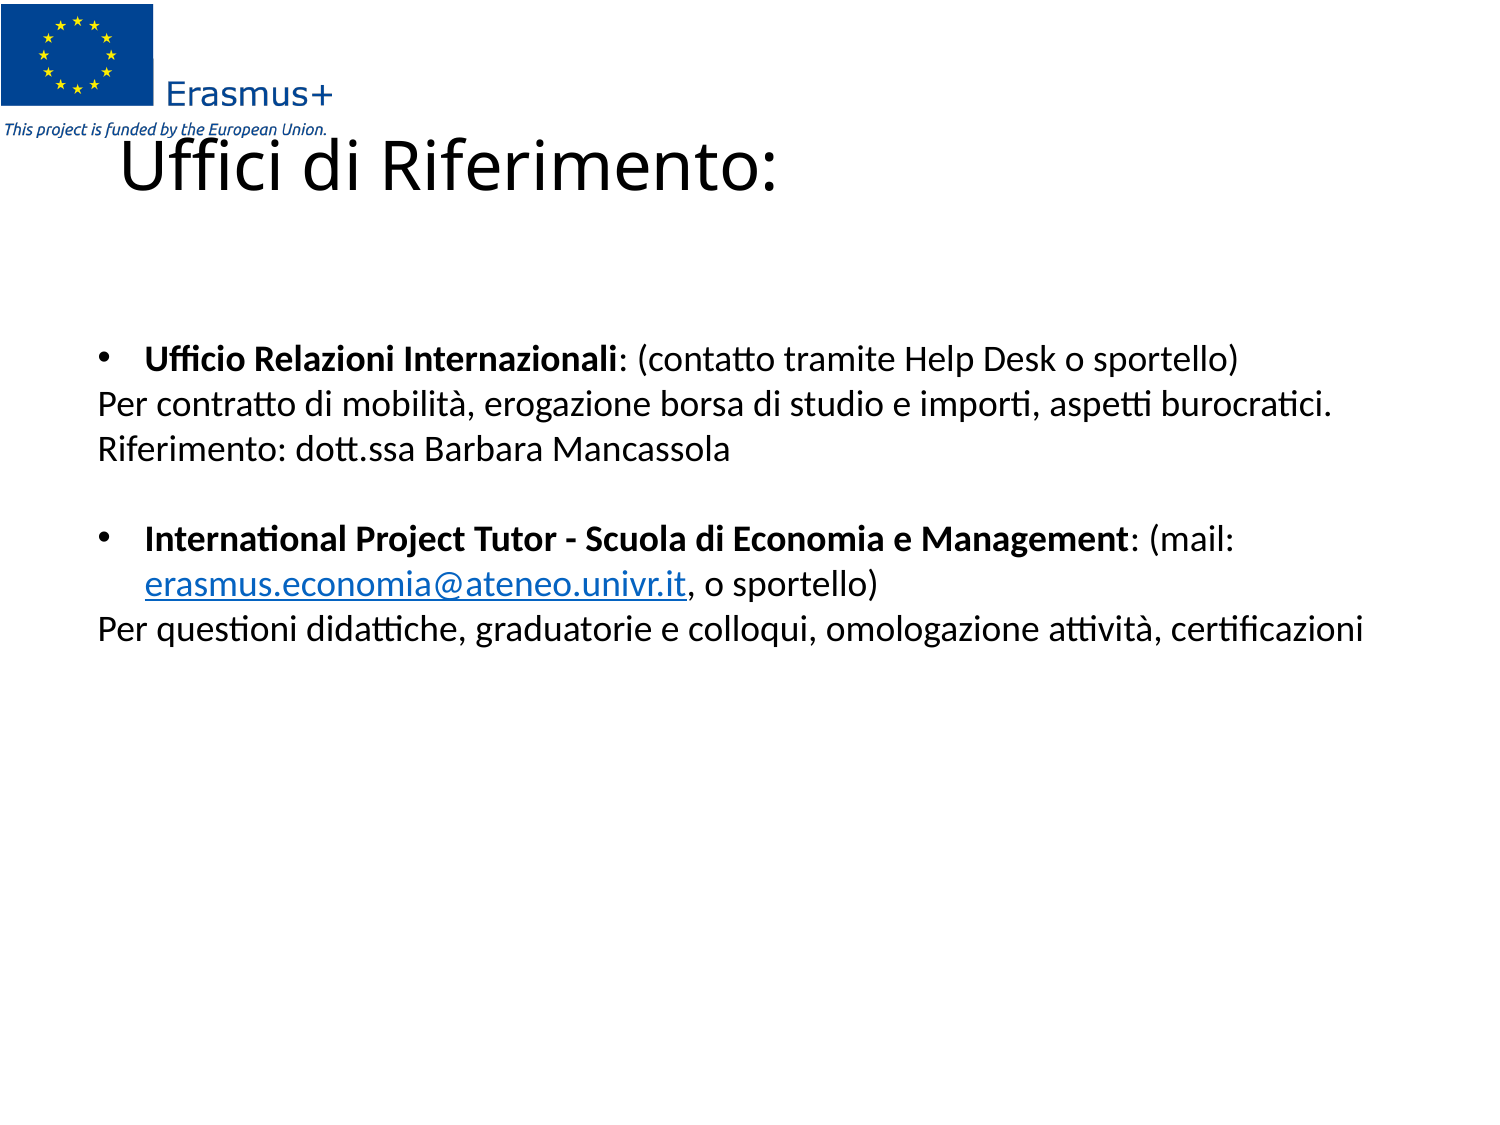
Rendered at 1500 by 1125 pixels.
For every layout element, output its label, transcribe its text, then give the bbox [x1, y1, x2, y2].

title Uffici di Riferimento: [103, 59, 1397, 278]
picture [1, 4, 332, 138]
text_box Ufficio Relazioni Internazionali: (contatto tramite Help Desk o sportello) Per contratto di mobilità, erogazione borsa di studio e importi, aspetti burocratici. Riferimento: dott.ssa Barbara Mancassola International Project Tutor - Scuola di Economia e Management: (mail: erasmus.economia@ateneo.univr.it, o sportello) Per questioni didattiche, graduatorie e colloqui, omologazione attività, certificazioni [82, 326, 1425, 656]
★ ★ ★
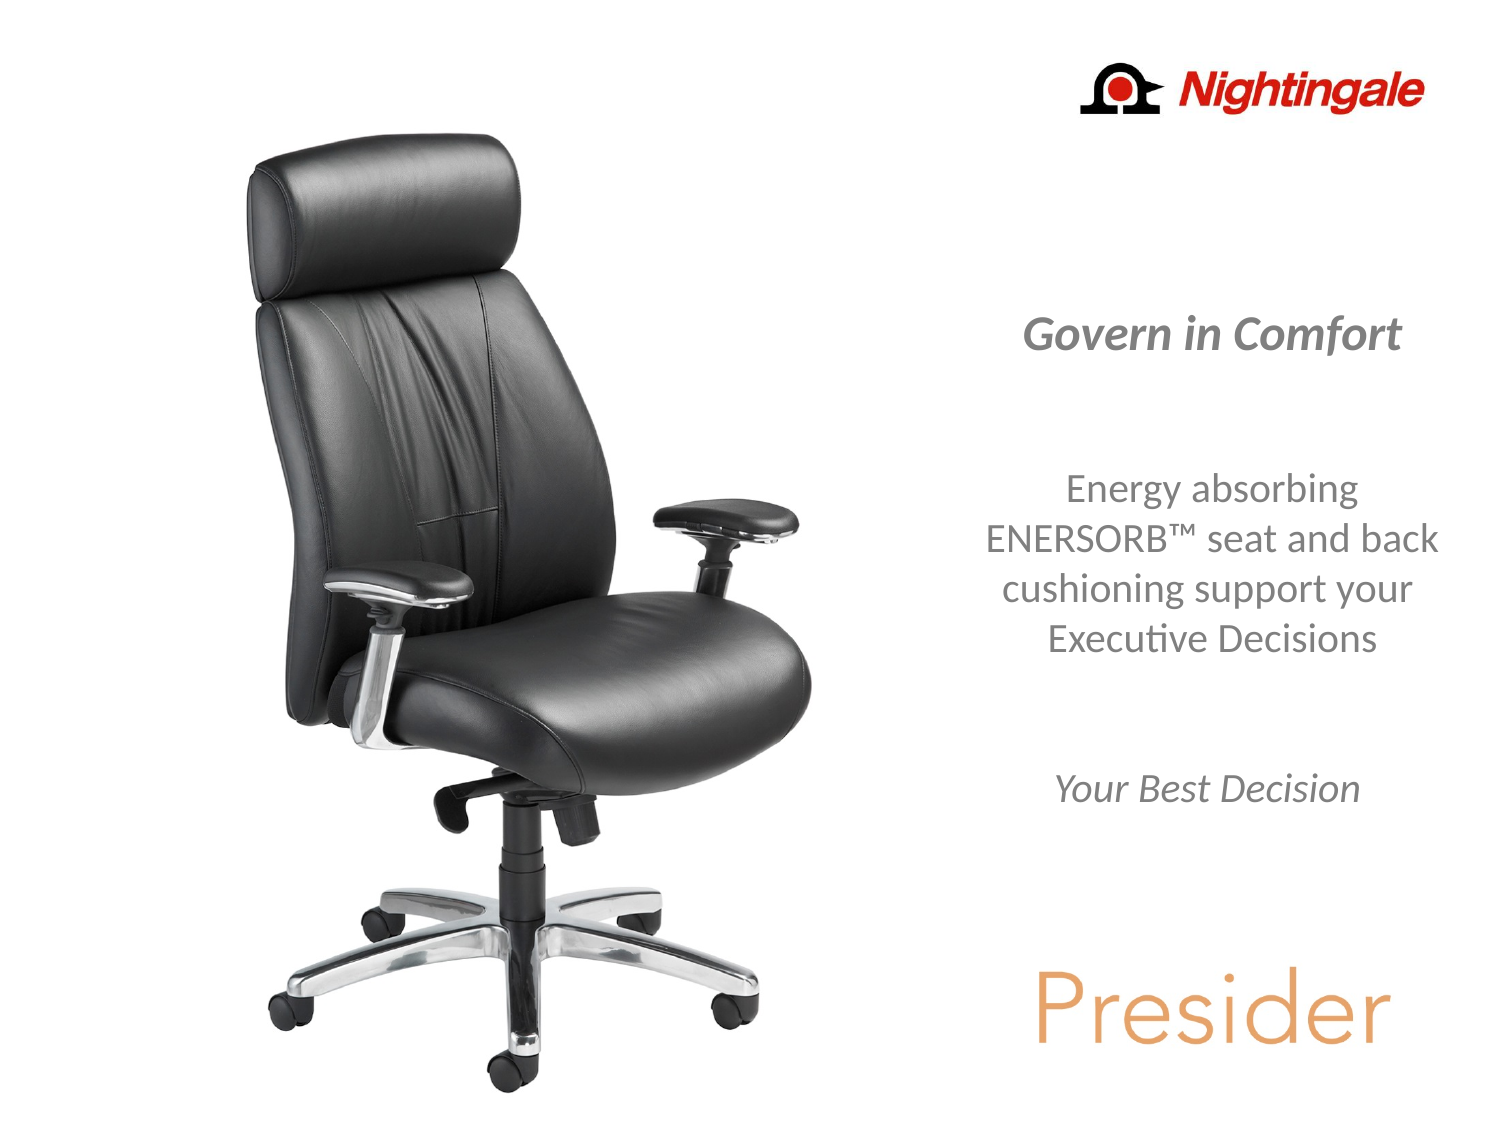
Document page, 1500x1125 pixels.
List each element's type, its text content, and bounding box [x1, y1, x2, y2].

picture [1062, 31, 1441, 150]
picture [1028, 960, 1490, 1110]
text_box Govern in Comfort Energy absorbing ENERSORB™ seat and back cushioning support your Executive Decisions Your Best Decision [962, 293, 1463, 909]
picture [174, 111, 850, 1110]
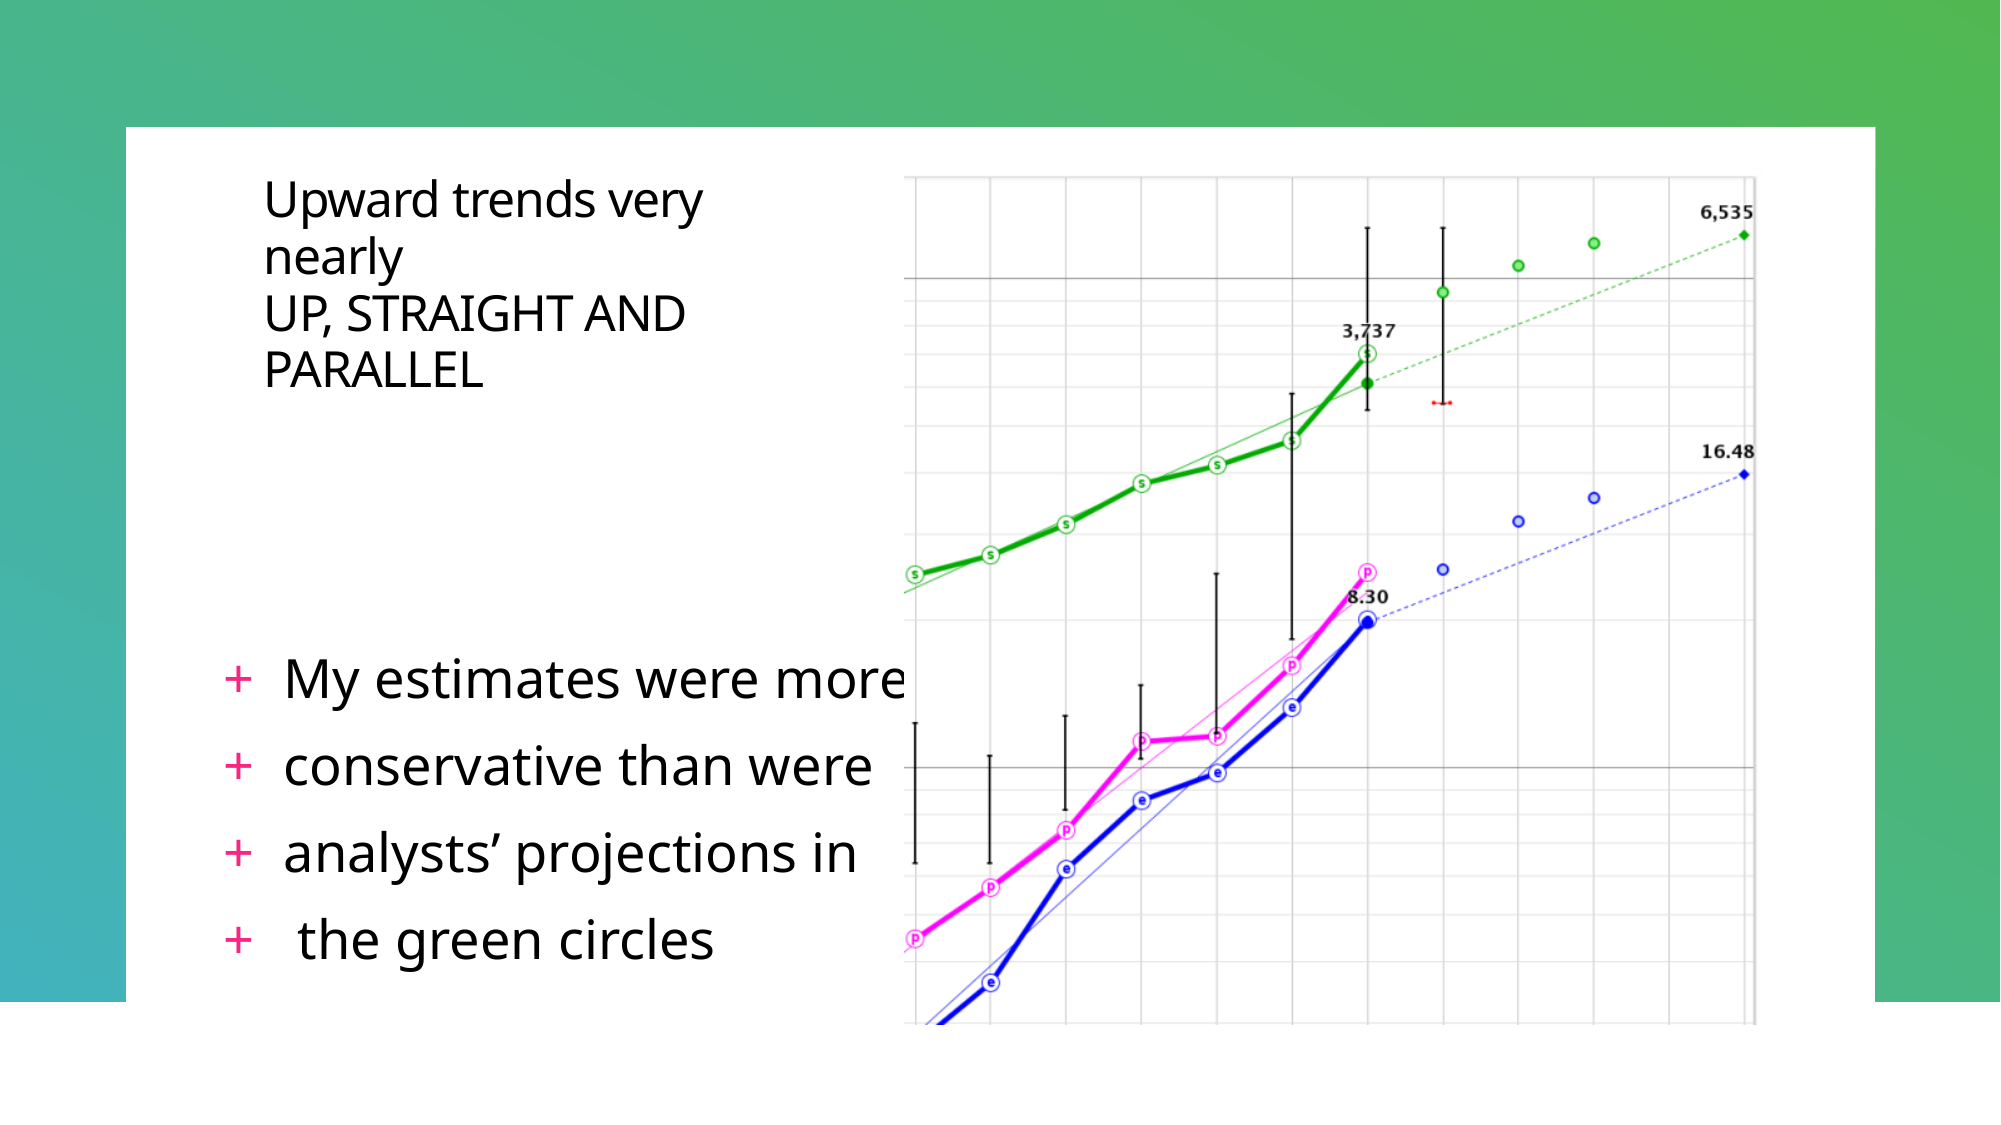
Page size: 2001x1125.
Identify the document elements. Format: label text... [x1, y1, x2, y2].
★ ★ ★
→ **Exercise instructions**
All lines that contain the word "pixels" must be copied from the records above.

→ **Exercise solution**
Rendered at 1500 by 1125 pixels.
Document page, 1500x1125 pixels.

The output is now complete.